Prompt:
Below are records. Find each line in them that holds the word "building" and copy it.

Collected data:
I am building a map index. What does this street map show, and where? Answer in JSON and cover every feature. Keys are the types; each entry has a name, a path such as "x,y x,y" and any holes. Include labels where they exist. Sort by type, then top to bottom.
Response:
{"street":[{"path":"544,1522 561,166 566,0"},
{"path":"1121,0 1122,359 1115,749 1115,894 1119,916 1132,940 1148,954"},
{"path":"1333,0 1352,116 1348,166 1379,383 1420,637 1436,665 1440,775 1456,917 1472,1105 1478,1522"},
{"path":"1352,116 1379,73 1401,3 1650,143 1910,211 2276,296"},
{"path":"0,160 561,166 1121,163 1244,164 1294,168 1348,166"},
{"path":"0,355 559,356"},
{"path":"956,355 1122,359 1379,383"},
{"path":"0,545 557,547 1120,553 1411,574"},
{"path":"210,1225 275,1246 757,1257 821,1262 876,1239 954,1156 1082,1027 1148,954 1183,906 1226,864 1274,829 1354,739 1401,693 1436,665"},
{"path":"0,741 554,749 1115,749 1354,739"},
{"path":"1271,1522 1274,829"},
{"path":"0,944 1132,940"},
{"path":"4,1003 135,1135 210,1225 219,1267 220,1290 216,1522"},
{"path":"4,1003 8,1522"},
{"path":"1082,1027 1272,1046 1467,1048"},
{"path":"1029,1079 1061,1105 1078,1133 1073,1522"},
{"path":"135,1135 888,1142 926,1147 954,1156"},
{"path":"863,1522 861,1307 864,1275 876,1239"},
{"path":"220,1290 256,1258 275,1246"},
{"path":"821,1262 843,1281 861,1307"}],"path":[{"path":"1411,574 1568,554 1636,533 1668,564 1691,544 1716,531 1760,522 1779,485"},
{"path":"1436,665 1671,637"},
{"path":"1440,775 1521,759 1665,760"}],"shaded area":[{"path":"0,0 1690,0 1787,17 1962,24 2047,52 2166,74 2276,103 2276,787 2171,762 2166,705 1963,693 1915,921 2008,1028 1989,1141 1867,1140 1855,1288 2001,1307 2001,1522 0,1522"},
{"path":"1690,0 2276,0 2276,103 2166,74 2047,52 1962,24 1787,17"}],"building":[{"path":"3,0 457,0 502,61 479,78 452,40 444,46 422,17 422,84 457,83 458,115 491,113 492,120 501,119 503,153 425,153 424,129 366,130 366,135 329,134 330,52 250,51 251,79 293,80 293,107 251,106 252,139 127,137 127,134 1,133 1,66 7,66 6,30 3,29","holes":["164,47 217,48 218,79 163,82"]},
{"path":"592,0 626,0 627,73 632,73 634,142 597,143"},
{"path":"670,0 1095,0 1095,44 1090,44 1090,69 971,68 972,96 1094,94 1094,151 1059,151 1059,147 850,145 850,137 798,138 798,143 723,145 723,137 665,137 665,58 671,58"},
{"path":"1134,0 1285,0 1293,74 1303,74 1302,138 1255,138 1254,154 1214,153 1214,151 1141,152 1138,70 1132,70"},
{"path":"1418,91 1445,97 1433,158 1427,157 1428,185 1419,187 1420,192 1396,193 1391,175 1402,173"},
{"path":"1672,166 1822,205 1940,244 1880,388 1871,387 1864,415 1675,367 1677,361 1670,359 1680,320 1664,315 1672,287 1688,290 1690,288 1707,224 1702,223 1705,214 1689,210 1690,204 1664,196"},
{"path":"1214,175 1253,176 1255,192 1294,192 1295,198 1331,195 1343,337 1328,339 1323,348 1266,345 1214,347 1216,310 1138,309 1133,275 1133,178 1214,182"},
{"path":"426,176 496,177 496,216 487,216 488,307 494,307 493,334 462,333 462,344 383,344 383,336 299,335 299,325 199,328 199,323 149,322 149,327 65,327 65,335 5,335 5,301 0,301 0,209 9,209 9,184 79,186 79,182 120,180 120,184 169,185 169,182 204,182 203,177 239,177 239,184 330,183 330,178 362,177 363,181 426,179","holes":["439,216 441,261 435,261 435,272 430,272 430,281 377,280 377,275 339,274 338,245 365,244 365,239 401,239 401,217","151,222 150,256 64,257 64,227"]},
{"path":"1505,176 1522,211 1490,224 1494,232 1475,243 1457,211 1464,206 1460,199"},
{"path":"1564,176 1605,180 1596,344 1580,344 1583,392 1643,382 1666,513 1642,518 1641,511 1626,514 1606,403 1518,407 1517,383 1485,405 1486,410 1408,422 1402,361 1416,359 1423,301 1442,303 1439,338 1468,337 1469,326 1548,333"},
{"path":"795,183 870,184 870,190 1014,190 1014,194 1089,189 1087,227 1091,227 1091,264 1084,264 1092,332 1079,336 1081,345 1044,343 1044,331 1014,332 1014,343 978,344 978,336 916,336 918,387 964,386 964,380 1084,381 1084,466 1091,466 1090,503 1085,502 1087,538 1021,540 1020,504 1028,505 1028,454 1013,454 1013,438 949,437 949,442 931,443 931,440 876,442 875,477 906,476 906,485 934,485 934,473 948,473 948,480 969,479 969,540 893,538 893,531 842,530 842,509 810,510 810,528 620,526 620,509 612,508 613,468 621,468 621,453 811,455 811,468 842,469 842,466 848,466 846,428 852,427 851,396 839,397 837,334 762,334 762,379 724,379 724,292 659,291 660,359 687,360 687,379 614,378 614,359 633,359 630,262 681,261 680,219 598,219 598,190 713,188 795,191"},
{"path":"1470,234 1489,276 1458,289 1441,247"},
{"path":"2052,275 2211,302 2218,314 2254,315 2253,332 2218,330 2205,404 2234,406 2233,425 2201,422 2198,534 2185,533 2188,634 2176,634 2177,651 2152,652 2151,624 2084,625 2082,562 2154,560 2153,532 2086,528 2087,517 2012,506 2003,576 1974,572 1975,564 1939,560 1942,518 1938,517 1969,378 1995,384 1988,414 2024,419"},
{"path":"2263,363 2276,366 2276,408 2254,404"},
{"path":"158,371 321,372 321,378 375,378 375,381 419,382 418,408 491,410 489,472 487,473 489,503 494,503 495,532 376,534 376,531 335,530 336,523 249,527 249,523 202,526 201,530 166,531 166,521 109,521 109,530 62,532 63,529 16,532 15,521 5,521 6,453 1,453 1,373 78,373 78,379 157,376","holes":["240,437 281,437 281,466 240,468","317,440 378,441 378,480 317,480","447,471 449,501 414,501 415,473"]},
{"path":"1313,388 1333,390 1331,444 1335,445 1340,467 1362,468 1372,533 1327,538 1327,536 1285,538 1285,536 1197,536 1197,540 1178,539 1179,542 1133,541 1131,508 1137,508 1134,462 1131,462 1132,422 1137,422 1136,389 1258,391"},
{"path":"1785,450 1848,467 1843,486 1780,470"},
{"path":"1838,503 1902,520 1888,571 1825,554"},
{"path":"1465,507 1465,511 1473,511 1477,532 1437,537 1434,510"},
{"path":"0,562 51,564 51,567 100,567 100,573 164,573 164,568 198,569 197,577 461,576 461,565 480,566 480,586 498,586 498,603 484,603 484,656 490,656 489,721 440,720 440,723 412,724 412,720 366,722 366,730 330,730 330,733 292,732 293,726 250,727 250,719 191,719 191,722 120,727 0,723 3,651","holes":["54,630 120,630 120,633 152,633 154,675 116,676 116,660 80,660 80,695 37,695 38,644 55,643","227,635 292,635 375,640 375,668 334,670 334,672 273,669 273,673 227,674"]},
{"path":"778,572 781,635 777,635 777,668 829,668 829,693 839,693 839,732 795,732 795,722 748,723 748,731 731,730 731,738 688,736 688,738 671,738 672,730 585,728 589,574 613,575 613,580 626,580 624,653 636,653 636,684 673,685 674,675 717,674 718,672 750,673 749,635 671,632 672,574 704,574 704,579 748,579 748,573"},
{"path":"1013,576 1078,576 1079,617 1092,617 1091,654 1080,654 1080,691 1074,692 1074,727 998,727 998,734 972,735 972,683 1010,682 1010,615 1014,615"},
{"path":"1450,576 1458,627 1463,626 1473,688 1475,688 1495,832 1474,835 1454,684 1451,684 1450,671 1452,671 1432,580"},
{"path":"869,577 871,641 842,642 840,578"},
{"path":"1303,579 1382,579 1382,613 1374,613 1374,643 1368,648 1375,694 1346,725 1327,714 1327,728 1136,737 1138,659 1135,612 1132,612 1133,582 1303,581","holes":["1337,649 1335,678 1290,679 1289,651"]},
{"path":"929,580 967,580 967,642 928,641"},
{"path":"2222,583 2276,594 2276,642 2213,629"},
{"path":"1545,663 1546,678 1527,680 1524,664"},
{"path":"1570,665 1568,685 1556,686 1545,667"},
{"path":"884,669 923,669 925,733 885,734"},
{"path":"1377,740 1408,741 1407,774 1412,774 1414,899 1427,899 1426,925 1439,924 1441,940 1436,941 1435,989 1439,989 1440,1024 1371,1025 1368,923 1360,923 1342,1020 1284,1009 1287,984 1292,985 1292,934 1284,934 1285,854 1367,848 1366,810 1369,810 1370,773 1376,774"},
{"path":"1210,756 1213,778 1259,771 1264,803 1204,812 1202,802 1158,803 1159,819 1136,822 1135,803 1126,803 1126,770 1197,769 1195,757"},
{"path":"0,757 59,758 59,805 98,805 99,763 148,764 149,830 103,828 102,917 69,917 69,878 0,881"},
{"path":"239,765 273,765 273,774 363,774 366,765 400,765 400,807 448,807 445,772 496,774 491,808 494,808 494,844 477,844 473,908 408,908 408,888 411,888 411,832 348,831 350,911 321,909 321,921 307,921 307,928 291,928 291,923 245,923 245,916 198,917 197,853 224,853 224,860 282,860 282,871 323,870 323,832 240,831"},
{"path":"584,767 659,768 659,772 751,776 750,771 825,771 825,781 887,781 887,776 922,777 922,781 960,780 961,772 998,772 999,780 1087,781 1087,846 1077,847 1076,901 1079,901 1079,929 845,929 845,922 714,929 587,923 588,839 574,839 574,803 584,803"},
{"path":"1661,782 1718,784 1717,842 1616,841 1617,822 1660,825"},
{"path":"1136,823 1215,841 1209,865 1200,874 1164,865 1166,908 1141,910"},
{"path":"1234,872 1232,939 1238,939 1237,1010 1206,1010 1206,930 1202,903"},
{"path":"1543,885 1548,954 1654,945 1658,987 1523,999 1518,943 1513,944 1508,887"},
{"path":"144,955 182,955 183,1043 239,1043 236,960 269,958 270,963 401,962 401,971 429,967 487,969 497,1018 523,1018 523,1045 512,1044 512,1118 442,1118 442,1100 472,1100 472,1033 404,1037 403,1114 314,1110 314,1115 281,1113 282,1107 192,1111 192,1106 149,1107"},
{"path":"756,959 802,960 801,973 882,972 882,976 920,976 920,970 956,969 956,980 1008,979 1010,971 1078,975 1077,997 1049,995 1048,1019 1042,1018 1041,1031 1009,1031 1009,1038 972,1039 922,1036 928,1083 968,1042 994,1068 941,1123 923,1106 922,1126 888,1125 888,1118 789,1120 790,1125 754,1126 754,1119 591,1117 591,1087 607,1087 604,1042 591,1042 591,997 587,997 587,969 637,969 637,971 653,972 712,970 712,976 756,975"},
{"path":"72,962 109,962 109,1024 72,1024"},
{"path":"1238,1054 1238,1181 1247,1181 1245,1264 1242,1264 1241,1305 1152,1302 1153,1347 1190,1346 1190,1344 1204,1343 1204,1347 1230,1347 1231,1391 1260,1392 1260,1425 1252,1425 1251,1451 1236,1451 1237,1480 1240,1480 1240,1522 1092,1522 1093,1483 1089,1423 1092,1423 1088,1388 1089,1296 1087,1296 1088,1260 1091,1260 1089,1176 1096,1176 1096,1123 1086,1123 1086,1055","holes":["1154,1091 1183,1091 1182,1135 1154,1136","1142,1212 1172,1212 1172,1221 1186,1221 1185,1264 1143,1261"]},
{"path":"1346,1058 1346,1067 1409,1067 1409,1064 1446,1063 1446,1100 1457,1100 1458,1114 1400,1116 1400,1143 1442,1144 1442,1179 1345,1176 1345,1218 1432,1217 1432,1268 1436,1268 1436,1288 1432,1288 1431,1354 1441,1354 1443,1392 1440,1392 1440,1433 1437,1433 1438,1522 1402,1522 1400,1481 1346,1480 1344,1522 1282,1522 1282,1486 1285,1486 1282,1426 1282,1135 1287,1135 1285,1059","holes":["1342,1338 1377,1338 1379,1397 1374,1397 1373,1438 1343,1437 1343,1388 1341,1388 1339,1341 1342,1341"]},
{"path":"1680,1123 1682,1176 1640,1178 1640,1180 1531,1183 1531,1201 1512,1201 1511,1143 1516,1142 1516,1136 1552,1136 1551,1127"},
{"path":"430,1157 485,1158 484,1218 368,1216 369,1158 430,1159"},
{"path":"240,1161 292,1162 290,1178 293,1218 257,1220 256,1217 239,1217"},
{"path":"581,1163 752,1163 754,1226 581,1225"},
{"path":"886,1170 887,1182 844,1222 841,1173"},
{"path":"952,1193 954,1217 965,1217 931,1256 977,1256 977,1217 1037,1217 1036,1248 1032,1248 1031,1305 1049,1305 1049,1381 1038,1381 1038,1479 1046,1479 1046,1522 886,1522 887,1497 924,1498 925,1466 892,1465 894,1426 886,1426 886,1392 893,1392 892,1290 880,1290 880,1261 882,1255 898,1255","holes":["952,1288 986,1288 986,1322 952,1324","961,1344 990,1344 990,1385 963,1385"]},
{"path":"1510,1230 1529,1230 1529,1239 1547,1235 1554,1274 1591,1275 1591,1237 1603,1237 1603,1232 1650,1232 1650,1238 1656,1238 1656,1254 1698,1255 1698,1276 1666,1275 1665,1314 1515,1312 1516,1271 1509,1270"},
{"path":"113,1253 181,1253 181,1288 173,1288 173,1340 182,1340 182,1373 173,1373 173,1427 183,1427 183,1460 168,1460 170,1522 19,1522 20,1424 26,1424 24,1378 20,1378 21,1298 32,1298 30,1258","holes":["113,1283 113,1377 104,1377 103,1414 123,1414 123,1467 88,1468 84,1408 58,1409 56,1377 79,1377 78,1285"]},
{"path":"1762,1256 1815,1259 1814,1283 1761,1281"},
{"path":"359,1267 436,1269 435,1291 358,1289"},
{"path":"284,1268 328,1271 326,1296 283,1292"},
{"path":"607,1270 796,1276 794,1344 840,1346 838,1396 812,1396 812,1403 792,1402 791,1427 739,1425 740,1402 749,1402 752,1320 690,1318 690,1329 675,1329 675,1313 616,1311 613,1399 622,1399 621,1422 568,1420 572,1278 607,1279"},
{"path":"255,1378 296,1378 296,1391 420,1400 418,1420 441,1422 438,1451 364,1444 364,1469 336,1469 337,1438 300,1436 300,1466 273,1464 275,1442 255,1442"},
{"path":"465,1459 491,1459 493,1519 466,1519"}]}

Answer for this exercise:
I am building a map index. What does this street map show, and where? Answer in JSON and cover every feature. Keys are the types; each entry has a name, a path such as "x,y x,y" and any holes. Include labels where they exist. Sort by type, then top to bottom.
{"path":"1690,0 2276,0 2276,103 2166,74 2047,52 1962,24 1787,17"}],"building":[{"path":"3,0 457,0 502,61 479,78 452,40 444,46 422,17 422,84 457,83 458,115 491,113 492,120 501,119 503,153 425,153 424,129 366,130 366,135 329,134 330,52 250,51 251,79 293,80 293,107 251,106 252,139 127,137 127,134 1,133 1,66 7,66 6,30 3,29","holes":["164,47 217,48 218,79 163,82"]},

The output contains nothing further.